Is it possible to deduce the type of a function parameter? For example, if I have:
void foo(int a);
I would like to deduce the type int as the type of foo's first parameter. A possible use could be:
foo( static_cast< decltype(/* ??? foo's first param ??? */) >(value) );
In this related question, the answers exploit having a member with the same type for deduction, so it does not directly deduce the function parameter type.

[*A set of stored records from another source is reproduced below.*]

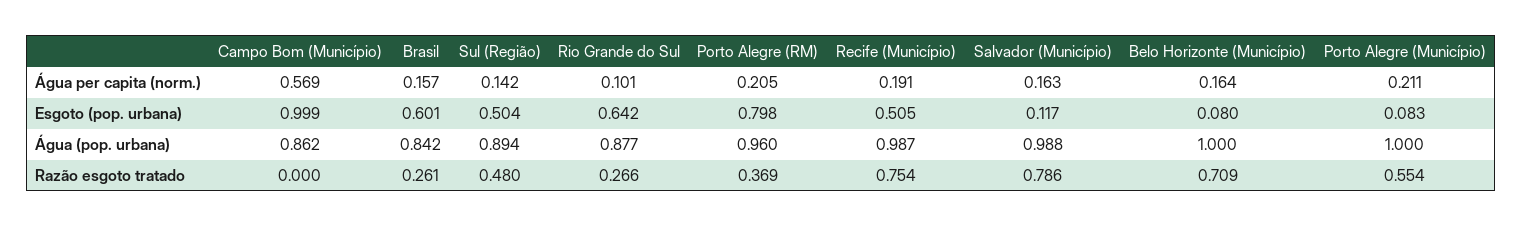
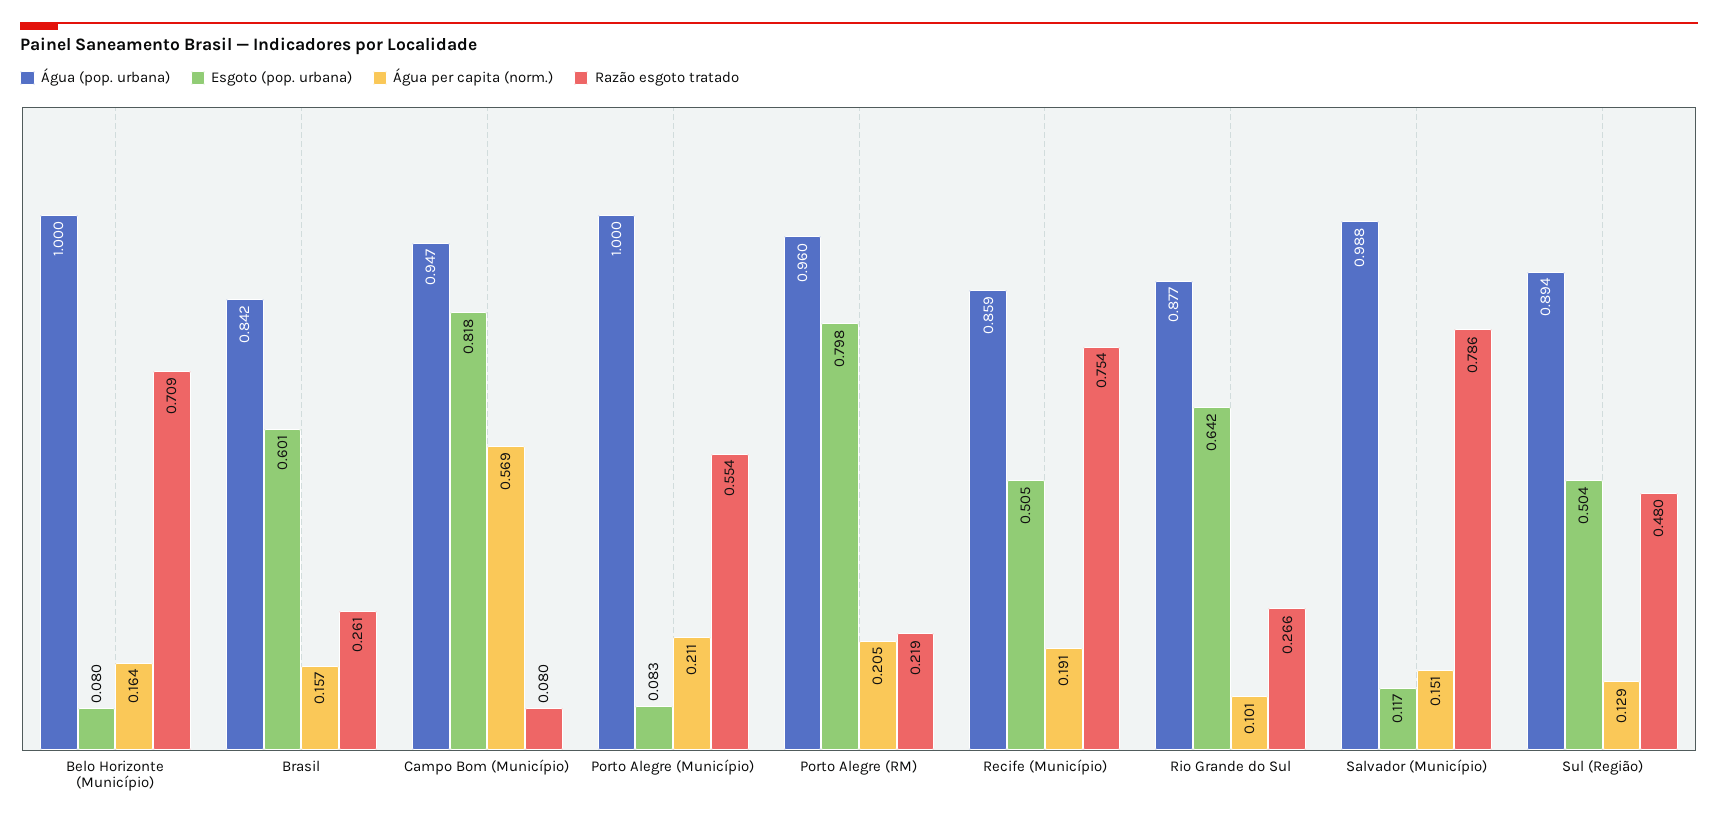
Água per capita (norm.), Sul (Região): 0.142 -> 0.129
Água per capita (norm.), Salvador (Município): 0.163 -> 0.151
Esgoto (pop. urbana), Campo Bom (Município): 0.999 -> 0.818
Água (pop. urbana), Campo Bom (Município): 0.862 -> 0.947
Água (pop. urbana), Recife (Município): 0.987 -> 0.859
Razão esgoto tratado, Campo Bom (Município): 0 -> 0.08
Razão esgoto tratado, Porto Alegre (RM): 0.369 -> 0.219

Is it possible to deduce the type of a function parameter?
Sure.
With a type traits, by example (argType)
template <typename>
struct argType;
template <typename R, typename A>
struct argType<R(A)>
{ using type = A; };
void foo(int a)
{ }
int main()
{
long value = 1L;
foo( static_cast<typename argType<decltype(foo)>::type>(value) );
}
If you're interrested in a little more generic solution, the following example show how create and use a type traits to detect the return type or the n-th argument type
#include <string>
template <std::size_t N, typename T0, typename ... Ts>
struct typeN
{ using type = typename typeN<N-1U, Ts...>::type; };
template <typename T0, typename ... Ts>
struct typeN<0U, T0, Ts...>
{ using type = T0; };
template <std::size_t, typename>
struct argN;
template <std::size_t N, typename R, typename ... As>
struct argN<N, R(As...)>
{ using type = typename typeN<N, As...>::type; };
template <typename>
struct returnType;
template <typename R, typename ... As>
struct returnType<R(As...)>
{ using type = R; };
long bar (int a, std::string const &)
{ return a; }
int main()
{
long valI = 1L;
char const * valS = "abc";
bar( static_cast<typename argN<0U, decltype(bar)>::type>(valI),
static_cast<typename argN<1U, decltype(bar)>::type>(valS) );
static_assert(
std::is_same<long,
typename returnType<decltype(bar)>::type>::value, "!");
}